There was a disparity between the chromosome result and the RNA fusion panel test. The t(5;16)(q22;q23) was the chromosome result obtained by another institution where the patient first visited. Due to poor chromosome quality, “inc” (i.e., an incomplete karyotype) was used in the nomenclature. No related fusion transcript was detected by the RNA fusion panel. The possible explanations are that t(5,16)(q22;q23) does not generate fusion transcripts or that the targeted RNA fusion panel does not include fusion genes of t(5,16)(q22;q23) in their targets. The t(5;16)(q22;q23) was not previously reported as related to hematologic malignancy. Therefore, the relationship of t(5;16)(q22;q23) with leukemogenesis cannot be ruled out. Detecting CBFA2T3::GLIS2 fusion using conventional cytogenetics, FISH, or commercial multiplex RT-PCR (e.g., the HemaVision test) is challenging. The inv(16)(p13.3q24.3), accompanied by CBFA2T3::GLIS2 fusion, is cytogenetically cryptic [2, 3]. Although FISH probes targeting CBFA2T3 and GLIS2 can detect the fusion, it is inefficient to use many probes to detect recurrent fusions observed in AML. Additionally, the HemaVision test can only detect 28 recurrent fusions and not CBFA2T3::GLIS2.

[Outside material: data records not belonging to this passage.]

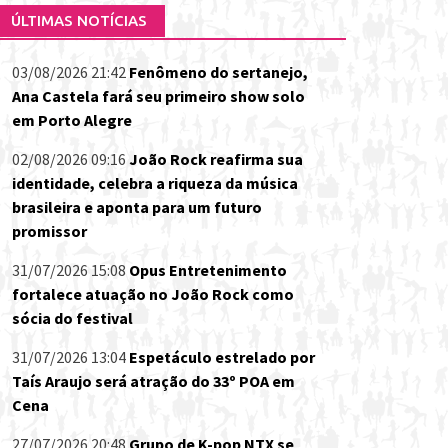
ÚLTIMAS NOTÍCIAS
03/08/2026 21:42
Fenômeno do sertanejo,
Ana Castela fará seu primeiro show solo
em Porto Alegre
02/08/2026 09:16
João Rock reafirma sua
identidade, celebra a riqueza da música
brasileira e aponta para um futuro
promissor
31/07/2026 15:08
Opus Entretenimento
fortalece atuação no João Rock como
sócia do festival
31/07/2026 13:04
Espetáculo estrelado por
Taís Araujo será atração do 33º POA em
Cena
27/07/2026 20:48
Grupo de K-pop NTX se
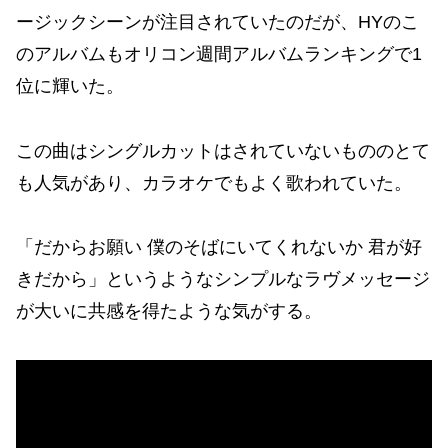
ージックシーンが注目されていたのだが、HYのこ
のアルバムもオリコン週間アルバムランキングで1
位に輝いた。
この曲はシングルカットはされていないもののとて
も人気があり、カラオケでもよく歌われていた。
「だからお願い 僕のそばにいてくれないか 君が好
きだから」というようなシンプルなラヴメッセージ
が大いに共感を得たような気がする。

There was a significant difference between the percentage of fusion transcript reads (97.1% of total reads) and the bone marrow blast percentage (12.6% of all nucleated cells). Regarding RNA sequencing, reads are obtained from transcriptionally active regions [10]. Therefore, the percentage of the CBFA2T3::GLIS2 fusion transcript detected in RNA sequencing might differ from that of bone marrow blasts because normal blood cells have low CBFA2T3 and GLIS2 expressions.

In conclusion, we describe the first Korean report of non-DS-AMKL with CBFA2T3::GLIS2 fusion. Although a multiplex RT-PCR panel did not detect recurrent fusion, a targeted RNA fusion panel detected CBFA2T3::GLIS2 fusion. Additionally, in MRD assessed using in-house RT-PCR, CBFA2T3::GLIS2 fusion was observed to be more sensitive than flow cytometry. Thus, RNA fusion analysis could be a helpful tool to identify actionable genomic markers for patient risk stratification and MRD monitoring.